Reading passage START

Safari Hunt (SMS)

Safari Hunt with its tag team partner Hang-On.

Safari Hunt

System: SMS

Release Date: September 1986

Developer: Sega

Publisher: Sega

Genre: Light Gun Shooter

Safari Hunt was a pack in game, along with Hang-On for the Sega Master System. It used the Sega Light Phaser peripheral, which was the answer to Nintendo’s Zapper. This was certainly an early game.

Ducks, fish, and the rabbit are all lakeside targets.

There are three levels in Safari Hunt: The Lake, the Jungle, and the Forest. Each consists of a static background that looks straight out of MSPaint. The lake features three targets, duck, fish, and rabbit. I like that when you shoot your targets, they show they’ve been hit. The duck turns into a roast with a cross bandage on it, the fish turns to bones, and the rabbit gets a bandage, as well as holding up a sign with how many points you earned.

The bear is trying to scare me off from shooting him again.

The forest has a bird that flies off in pain after being shot, an armadillo that rolls of screen with a bandage, and a bear that turns and tries to scare you after being shot. He takes five shots before finally running off and awarding 2000 points. The jungle sports four different targets: a spider, a bat, a monkey, and a panther. The panther is worth the big points on this one, because he pounces, which makes him harder to hit in the background.

The panther just gave me 2000 sweet, sweet points.

At the beginning of each round, you’re given a qualifying score you need to hit to go to the next level. Then you get 30 bullets to use to destroy your prey. You can inflate your score by avoiding the targets worth fewer points. Just focus on fish and foreground rabbits at the lake; focus on bears and armadillos at the forest; focus on monkeys and panthers in the jungle.

I’ve already scored more than enough points to clear the next round.

Research tells me level 69 is the ultimate level, where the qualifying point total becomes 1,000,000. I was at 100,000 points by level 6, so I think I could smash that if I had the patience to keep playing this very limited game. I don’t have that patience, so on to the grading. I’m going to compare to Duck Hunt.

Graphics: 2.0

I was too generous to Duck Hunt. It probably should have got a 2.0. The backgrounds look out of place on a console, but the animals look good.

Sound: 1.5

You get a between round song and gun shots. Nothing special. Another area I rated Duck Hunt too highly.

Gameplay: 3.0

Shoot the gun at the targets, earn points. It doesn’t mess this up.

Difficulty: 1.5

Definitely not hard. The slight speed up I faced wouldn’t have set me back. Maybe it gets really stupid as you get into the higher rounds.

Fun Factor: 2.0

I see myself getting bored with this one way before level 69.

Overall Grade: 2.0

I’ll be honest that I rated Duck Hunt too highly, but Safari Hunt earns its C. As we can tell, I like light gun shooters. This falls in there. Apparently the Master System has 14 light gun shooters released in the West, so that should be fun!

Reading passage END
Data shown START

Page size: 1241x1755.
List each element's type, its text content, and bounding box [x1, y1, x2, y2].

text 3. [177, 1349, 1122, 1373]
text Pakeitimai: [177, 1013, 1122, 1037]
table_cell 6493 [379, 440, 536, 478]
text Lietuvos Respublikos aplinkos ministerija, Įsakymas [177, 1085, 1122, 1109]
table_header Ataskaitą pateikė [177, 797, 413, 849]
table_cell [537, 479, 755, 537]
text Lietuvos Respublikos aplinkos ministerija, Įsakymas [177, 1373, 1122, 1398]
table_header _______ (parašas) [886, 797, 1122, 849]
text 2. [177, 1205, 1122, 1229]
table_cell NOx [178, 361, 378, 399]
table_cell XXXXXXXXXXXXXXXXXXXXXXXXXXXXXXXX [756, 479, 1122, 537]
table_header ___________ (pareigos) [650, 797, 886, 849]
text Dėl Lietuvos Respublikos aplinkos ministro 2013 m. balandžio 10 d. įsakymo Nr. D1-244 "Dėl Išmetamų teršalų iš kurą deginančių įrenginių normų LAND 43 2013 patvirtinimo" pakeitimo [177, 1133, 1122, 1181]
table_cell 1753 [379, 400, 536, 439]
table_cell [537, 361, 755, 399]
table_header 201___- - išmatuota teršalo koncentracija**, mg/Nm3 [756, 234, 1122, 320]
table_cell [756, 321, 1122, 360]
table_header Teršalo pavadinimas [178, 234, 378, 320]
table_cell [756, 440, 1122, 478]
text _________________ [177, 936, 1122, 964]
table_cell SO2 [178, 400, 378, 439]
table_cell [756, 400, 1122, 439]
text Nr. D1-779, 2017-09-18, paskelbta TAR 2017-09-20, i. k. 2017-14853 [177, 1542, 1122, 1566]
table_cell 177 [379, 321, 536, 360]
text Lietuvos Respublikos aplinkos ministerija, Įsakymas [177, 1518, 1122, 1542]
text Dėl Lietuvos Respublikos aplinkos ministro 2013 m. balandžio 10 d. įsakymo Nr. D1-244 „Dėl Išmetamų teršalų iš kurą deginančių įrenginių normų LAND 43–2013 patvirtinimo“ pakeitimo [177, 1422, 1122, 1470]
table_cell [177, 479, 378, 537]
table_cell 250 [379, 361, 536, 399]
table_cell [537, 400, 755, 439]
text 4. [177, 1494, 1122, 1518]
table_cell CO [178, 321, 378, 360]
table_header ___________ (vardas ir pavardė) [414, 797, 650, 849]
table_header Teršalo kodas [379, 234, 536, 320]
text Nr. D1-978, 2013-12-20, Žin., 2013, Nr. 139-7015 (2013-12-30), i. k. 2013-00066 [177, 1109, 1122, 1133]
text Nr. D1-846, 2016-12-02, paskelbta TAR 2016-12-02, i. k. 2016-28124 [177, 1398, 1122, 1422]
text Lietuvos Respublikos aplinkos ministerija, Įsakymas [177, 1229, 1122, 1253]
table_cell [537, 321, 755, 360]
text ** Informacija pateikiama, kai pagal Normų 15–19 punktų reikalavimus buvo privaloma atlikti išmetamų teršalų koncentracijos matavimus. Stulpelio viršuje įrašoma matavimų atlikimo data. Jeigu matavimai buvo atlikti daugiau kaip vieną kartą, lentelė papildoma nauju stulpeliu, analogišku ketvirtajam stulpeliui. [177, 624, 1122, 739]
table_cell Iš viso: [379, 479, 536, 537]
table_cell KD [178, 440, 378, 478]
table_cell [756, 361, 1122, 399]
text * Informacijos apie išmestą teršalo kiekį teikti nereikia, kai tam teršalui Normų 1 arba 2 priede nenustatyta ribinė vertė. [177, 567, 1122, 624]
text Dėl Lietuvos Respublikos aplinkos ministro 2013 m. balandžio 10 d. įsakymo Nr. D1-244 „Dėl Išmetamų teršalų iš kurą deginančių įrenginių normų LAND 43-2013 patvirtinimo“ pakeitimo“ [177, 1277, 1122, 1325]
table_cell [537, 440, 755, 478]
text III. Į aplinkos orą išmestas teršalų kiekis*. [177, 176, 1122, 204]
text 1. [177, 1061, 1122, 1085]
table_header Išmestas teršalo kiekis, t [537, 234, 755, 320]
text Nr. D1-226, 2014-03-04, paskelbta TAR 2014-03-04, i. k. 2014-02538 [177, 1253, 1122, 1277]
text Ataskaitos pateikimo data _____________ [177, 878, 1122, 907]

Data shown END

• _Problems and tasks_
**A.** For each statement below, say whether it agrees with the Safari Hunt review, answering yes or no and quoting the deciding words of the review: (i) the bear in the forest takes five shots before it runs off; (ii) each round gives the player 50 bullets; (iii) the jungle has three different targets.
**B.** Print the stretch of the Safari Hunt review from "The bear is" through "sweet, sweet points.".
The material has no connection to the Safari Hunt review.

• _Answers for the tasks_
**A.**
(i) Yes: "He takes five shots before finally running off and awarding 2000 points."
(ii) No: "Then you get 30 bullets to use to destroy your prey."
(iii) No: "The jungle sports four different targets: a spider, a bat, a monkey, and a panther."

**B.**
The bear is trying to scare me off from shooting him again.

The forest has a bird that flies off in pain after being shot, an armadillo that rolls of screen with a bandage, and a bear that turns and tries to scare you after being shot. He takes five shots before finally running off and awarding 2000 points. The jungle sports four different targets: a spider, a bat, a monkey, and a panther. The panther is worth the big points on this one, because he pounces, which makes him harder to hit in the background.

The panther just gave me 2000 sweet, sweet points.